While Mycroft Holmes, Sherlock’s older brother, often was featured on the recent BBC adaption of the novels, he wasn’t very visible in the original stories. Mycroft Holmes only appears in two of them and is mentioned in passing in another two.
The 1900 movie
The first on-screen adaptation of Sherlock Holmes is almost 120 years old! It was a silent movie called “Sherlock Holmes baffled” which was only 30 seconds long and produced in 1900.
Arthur Conan Doyle considered several different names for his two main characters Sherlock Holmes and Dr John Watson. A couple of options were Sherrinford Holmes and Ormond Sacker.
Inspired by real life person
The real-life person who was Doyle’s inspiration for Sherlock was his former teacher; Dr Joseph Bell. Dr Bell himself has disputed this, saying that Holmes was a creation of Doyle’s own gifts and training as an M.D.

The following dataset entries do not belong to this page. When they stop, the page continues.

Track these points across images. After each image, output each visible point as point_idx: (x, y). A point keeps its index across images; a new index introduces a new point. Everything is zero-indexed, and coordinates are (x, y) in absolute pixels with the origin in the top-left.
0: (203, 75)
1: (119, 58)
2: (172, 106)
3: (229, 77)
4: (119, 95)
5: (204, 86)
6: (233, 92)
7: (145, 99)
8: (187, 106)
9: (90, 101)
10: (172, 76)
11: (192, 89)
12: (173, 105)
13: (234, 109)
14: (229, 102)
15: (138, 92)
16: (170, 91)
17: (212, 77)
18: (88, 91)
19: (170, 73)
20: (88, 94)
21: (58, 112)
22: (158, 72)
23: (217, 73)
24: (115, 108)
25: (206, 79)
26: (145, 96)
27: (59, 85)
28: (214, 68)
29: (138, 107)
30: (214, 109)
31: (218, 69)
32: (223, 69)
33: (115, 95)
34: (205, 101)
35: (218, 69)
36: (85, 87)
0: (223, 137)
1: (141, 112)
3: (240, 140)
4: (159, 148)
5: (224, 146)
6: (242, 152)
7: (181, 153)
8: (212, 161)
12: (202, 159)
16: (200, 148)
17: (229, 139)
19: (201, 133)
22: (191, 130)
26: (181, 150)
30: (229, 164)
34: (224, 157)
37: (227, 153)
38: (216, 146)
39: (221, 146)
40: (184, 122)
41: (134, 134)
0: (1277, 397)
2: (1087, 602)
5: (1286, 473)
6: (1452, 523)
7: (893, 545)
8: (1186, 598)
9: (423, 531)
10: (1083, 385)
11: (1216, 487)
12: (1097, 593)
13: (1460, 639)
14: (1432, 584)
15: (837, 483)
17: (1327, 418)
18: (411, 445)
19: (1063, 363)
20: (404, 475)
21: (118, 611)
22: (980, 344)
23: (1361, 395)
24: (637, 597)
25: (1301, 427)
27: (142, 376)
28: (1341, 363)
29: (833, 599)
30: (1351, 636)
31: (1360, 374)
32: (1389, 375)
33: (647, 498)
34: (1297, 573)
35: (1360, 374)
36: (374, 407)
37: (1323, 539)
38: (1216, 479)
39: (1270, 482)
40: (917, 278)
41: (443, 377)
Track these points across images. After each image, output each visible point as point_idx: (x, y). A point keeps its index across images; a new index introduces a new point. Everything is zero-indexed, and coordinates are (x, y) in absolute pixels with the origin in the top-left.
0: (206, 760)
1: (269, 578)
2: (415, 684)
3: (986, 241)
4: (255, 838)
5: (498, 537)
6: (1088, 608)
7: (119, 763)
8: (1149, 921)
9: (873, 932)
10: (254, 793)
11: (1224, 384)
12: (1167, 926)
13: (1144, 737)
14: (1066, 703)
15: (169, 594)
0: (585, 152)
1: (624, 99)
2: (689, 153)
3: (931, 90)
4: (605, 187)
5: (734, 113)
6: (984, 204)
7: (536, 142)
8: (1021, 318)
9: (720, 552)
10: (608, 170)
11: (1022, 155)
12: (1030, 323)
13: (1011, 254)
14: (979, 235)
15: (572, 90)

After six years of writing the wildly popular Sherlock Holmes stories, Sir Arthur Conan Doyle was bored with the character. He decided to kill him off in the novel “The Final Problem”.
In this story Sherlock encounters his arch-nemesis Moriarty and they both plunge to their deaths at the Swiss Reichenbach Falls. Doyle’s readers were VERY upset about this. As a result, he was flooded by letters from angry Sherlockians. Eight years later he had an idea for a story that demanded a detective character. Instead of inventing a new one – he decided to bring back Sherlock Holmes and place the setting of the story before Sherlock’s death. This novel is the very famous “The Hound of the Baskervilles”.
After that, Arthur Conan Doyle caved for the public and revived Sherlock by bringing him back to life in the tale “The Empty House”, where it was explained how Sherlock managed to escape death at the Reichenbach Falls.
It’s a common misconception that Sherlock Holmes was an actual live person. Even in Arthur Conan Doyle’s day, he received plenty of letters from people who wished to hire the genius detective to solve their cases.
200 adaptions – a record
Sherlock Holmes is said to be the most filmed character of all time – having starred in more than 200 different adaptations.
Drug use for art’s sake
Actor William Gillette went to extreme lengths to accurately portray Sherlock Holmes on stage. In a 1900 theatre production he even injected himself with liquid cocaine during his performance, to bear as much likeness with the opium-loving character as possible.